Referring to FIG. 7, the characteristic curve thus plotted can be conveniently divided into four major sections: base plus fog, toe, straight line, and shoulder. The base plus fog region represents the combination of the density of the emulsion support (base) and the density arising from the development of some unexposed silver halide crystal (fog). Here the curve is horizontal and the film is not capable of recording subject details or tonal differences. The toe region is characterized by low density and constantly increasing slope as exposure increases. It is in this area that shadow details in the subject are normally placed.
With reference to FIG. 8, the straight line region is the middle density region where the slope (also called gamma) is nearly constant and is steepest. It is in this region that subject tones are reproduced with greatest separation, and this is therefore the most useful section of the film. The shoulder is the portion where the density is high but the slope is decreasing with increase in exposure. Most of this section is usually avoided when exposing film.
Sensitometry is in wide use and has been the subject of a number of attempts to improve upon it. In U.S. Pat. No. 4,508,686 an apparatus and test strip for evaluation of a film processor are disclosed. The apparatus evaluates the optical density of graded density test areas on a developed (processed) film by comparing a photodetector signal with a preselected voltage relating to an acceptable/too dark threshold of an unexposed or base fog area, a maximum density or dark area, and a medium density area. This method thus also relies on separate test strips to evaluate the performance of a film processor at timed intervals.
Another approach is described in U.S. Pat. No. 4,985,320 and entails using a voltage set point system to provide a constant illumination of a photographic test strip and a voltage divider comparator network for accurately determining exposed film density levels. The method thus provides an indication of the state of the film developer solution that is substantially independent of the temperature of the photodetector or large changes in the intensity of the test light source. Similarly, U.S. Pat. No. 4,004,923 describes a method for controlling developer activity by exposing a test film having various transparent areas and opaque areas, and insets and background areas that can blend into one another when the developer fluid is fresh. These methods therefore also rely on the use of a test strip exposed at predetermined time intervals.
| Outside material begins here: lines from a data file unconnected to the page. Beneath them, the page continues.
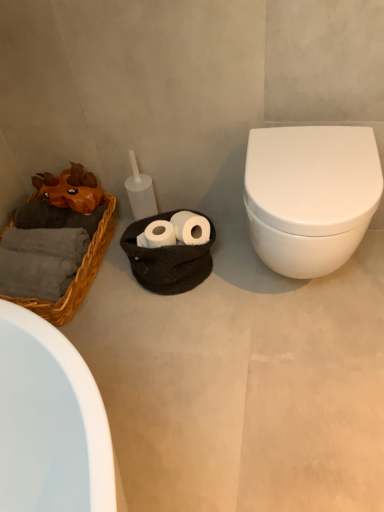
This screenshot has width=384, height=512. Find the location of `free space below white glossy toilet at right (from a real-world perspective)`. free space below white glossy toilet at right (from a real-world perspective) is located at coordinates (310, 292).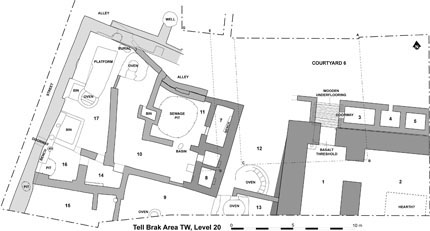
Locate an element on the screen. This screenshot has width=430, height=231. floor plan is located at coordinates (213, 126).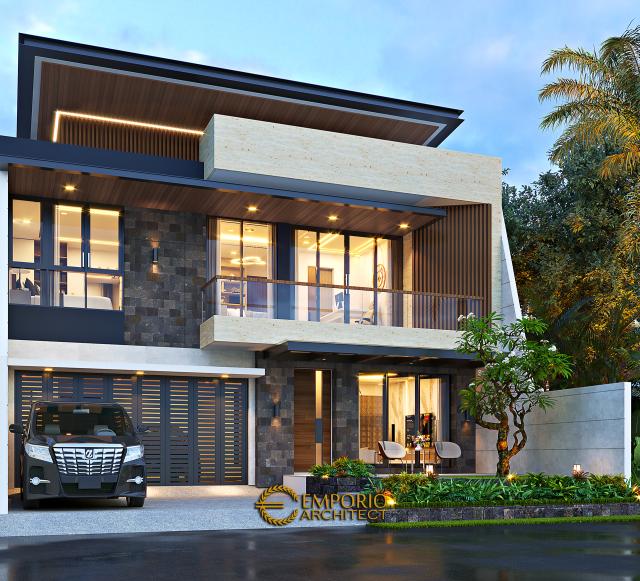
Image resolution: width=640 pixels, height=581 pixels. I want to click on windows, so click(248, 261), click(336, 267), click(388, 268), click(109, 256), click(32, 243), click(413, 413).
U.S. Pat. No. 5,481,480 proposes a novel formula to describe the characteristic curve of a material as assessed with a step wedge as described above. The characteristic curve expression takes into account the density at saturation as well as certain constant parameters for the particular material. Therefore, this method also does not obviate the need for a separate film test strip for obtaining a step wedge.
Sensitometry procedures as currently known and utilized in motion picture film processing laboratories involve measurement of pre-exposed control film strips at fixed time intervals. However, film processing machine speeds have increased significantly in recent years, thereby resulting in a lesser frequency of sampling due to the fixed time intervals at which sampling is conducted. As illustrated in FIGS. 9 and 10, at a frequency of one sample per hour, the frequency of sampling per length of film drops significantly with the amount of film processed per hour. What is therefore now needed are improved methods and apparatuses for assessing process quality control variables suitable for use with modern, high speed film processing machines. The embodiments disclosed herein address this and other needs.